Unsurprisingly, I looked forward to none of this. Or rather, hoped it would never apply to me; indeed, believed I could make it not apply to me.
So, actually, when I said, ‘I’m nineteen!’ and my parents triumphantly replied, ‘Yes, you’re only nineteen!’ the triumph was also mine. Thank God I’m ‘only’ nineteen, I thought.
First love fixes a life for ever: this much I have discovered over the years. It may not outrank subsequent loves, but they will always be affected by its existence. It may serve as model, or as counterexample. It may overshadow subsequent loves; on the other hand, it can make them easier, better. Though sometimes, first love cauterizes the heart, and all any searcher will find thereafter is scar tissue.

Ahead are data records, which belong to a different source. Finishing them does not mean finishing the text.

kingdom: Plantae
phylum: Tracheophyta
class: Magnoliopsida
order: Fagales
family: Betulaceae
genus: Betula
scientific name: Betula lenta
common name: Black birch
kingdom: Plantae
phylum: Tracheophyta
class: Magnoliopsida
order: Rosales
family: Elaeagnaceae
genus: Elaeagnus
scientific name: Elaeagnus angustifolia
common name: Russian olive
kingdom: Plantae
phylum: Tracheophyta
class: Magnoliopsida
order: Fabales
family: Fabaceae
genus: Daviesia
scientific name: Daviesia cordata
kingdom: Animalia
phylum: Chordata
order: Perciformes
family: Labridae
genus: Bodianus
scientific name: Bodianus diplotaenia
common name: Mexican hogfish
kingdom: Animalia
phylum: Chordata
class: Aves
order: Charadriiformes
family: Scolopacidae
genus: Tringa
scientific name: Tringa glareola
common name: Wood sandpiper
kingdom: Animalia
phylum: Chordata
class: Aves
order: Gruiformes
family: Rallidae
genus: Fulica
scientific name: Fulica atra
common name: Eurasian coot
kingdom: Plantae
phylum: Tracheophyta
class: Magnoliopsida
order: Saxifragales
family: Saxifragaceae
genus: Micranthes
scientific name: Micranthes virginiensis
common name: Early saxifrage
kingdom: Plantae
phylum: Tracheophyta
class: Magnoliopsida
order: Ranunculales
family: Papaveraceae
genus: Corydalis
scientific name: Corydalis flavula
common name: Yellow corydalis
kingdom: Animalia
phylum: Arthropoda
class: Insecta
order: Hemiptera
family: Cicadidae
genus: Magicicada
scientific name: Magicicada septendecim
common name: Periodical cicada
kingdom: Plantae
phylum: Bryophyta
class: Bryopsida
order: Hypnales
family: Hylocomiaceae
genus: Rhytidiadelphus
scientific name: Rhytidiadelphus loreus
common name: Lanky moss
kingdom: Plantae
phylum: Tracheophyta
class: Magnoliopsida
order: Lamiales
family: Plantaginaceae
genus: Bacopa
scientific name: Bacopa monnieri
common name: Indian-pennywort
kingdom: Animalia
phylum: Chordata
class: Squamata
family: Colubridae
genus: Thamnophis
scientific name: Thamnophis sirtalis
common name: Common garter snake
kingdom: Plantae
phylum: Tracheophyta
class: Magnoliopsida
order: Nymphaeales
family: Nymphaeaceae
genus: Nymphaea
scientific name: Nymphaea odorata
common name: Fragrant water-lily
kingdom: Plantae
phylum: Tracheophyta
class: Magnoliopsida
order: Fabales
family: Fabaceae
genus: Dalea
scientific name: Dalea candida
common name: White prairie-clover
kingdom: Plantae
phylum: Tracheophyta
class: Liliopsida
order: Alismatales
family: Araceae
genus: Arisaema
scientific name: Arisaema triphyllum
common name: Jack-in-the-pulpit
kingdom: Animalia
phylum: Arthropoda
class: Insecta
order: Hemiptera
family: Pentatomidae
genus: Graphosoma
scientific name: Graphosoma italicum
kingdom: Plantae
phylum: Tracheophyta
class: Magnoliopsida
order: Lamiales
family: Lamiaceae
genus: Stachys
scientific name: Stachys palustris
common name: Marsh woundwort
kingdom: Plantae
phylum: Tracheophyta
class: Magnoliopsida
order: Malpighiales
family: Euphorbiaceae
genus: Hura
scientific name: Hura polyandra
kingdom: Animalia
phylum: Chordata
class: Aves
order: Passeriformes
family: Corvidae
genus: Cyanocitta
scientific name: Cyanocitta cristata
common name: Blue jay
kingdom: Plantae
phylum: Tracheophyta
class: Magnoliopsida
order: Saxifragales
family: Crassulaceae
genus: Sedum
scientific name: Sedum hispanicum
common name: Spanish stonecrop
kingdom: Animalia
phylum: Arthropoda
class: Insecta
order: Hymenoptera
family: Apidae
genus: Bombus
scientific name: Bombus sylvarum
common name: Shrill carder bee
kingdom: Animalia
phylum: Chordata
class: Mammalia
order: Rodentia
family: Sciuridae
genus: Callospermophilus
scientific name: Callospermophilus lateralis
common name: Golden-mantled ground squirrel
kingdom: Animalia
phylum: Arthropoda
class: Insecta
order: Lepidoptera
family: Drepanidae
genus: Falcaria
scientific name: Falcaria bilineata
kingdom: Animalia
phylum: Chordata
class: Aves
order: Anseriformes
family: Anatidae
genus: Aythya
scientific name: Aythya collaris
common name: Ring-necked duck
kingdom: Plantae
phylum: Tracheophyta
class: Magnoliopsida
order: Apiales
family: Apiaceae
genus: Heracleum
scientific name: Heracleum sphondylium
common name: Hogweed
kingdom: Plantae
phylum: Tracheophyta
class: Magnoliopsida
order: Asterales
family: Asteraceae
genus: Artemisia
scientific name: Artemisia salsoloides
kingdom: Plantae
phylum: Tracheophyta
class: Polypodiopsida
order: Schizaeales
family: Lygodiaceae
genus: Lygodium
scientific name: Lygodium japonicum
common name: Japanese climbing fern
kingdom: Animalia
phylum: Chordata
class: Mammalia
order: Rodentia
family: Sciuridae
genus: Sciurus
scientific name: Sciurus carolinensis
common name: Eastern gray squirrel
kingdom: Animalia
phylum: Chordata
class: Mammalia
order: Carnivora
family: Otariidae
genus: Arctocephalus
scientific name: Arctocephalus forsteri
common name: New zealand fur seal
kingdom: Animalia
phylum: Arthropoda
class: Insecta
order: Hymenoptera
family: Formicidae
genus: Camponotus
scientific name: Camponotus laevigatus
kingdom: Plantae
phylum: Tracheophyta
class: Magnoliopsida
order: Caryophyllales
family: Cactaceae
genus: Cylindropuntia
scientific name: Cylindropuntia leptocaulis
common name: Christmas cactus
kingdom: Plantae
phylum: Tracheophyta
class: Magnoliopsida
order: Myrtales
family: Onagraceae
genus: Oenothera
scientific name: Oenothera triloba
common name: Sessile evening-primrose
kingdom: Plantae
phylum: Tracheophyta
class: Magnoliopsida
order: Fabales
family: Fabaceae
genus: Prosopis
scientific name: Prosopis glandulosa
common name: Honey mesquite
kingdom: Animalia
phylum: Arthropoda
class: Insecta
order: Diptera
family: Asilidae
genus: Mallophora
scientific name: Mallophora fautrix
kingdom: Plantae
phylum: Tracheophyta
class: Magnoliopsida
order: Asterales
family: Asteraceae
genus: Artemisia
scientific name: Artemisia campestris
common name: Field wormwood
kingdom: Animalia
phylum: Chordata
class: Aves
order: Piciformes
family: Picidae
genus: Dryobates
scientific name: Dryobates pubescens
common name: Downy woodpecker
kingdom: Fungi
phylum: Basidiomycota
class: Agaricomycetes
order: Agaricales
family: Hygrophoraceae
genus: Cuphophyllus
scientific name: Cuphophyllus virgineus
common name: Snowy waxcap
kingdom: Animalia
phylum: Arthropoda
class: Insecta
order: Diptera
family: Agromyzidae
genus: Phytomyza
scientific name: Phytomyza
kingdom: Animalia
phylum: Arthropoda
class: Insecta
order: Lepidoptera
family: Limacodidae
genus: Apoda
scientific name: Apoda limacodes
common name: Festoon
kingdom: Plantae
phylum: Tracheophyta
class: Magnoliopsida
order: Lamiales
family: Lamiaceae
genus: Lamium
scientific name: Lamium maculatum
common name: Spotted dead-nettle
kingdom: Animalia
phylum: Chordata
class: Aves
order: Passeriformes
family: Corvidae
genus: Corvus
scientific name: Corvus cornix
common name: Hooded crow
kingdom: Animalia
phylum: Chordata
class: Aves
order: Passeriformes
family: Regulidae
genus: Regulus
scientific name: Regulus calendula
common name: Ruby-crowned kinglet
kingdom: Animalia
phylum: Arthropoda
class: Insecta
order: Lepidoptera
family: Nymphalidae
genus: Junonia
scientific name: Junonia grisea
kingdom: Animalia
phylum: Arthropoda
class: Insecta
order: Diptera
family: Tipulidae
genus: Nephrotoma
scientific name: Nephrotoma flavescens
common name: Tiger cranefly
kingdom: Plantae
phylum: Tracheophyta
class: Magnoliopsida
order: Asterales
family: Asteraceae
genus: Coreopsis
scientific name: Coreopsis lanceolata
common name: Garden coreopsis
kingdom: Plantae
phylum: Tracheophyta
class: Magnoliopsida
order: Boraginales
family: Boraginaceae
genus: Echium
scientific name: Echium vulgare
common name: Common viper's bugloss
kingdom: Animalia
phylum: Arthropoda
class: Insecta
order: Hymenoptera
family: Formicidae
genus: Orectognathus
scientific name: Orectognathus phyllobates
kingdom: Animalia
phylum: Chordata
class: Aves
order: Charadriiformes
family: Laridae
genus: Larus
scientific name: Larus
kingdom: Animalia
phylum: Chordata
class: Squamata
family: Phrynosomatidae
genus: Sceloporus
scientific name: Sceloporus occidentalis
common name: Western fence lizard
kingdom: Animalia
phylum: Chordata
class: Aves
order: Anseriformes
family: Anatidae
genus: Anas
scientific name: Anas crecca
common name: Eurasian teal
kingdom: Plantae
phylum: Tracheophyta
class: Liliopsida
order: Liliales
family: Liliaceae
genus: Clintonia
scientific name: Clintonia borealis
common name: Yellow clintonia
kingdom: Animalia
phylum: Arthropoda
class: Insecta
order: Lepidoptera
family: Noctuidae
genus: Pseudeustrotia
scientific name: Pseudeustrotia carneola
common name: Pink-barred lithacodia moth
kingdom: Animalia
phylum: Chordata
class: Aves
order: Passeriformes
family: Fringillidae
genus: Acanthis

‘We were chosen by lot.’ I don’t believe in destiny, as I may have said. But I do believe now that when two lovers meet, there is already so much pre-history that only certain outcomes are possible. Whereas the lovers themselves imagine that the world is being reset, and that the possibilities are both new and infinite.
And first love always happens in the overwhelming first person. How can it not? Also, in the overwhelming present tense. It takes us time to realize that there are other persons, and other tenses.
So (and this would have happened earlier, but I am only remembering it now): I am visiting her one afternoon. I know that at three o’clock, by which time her thieving daily will have left and there will be three-and-a-half hours before Mr E.P. returns, she will be waiting in bed for me. I drive to the Village, park, and set off along Duckers Lane. I am not in the least self-conscious. The more disapproval, real or imagined, from ‘the neighbours’, the better. I do not approach the Macleod house via the back gate and the garden. I turn down their driveway, walking openly and crunching the gravel, rather than discreetly, adulterously, on the grass edge alongside. The house is red-brick, symmetrical, with a central porch, above which is Susan’s narrow little bedroom. On each side of the porch, as a decorative feature, every fourth course of brick has been laid to jut out half a brick’s width. A couple of tempting inches, I now see, of handhold and foothold.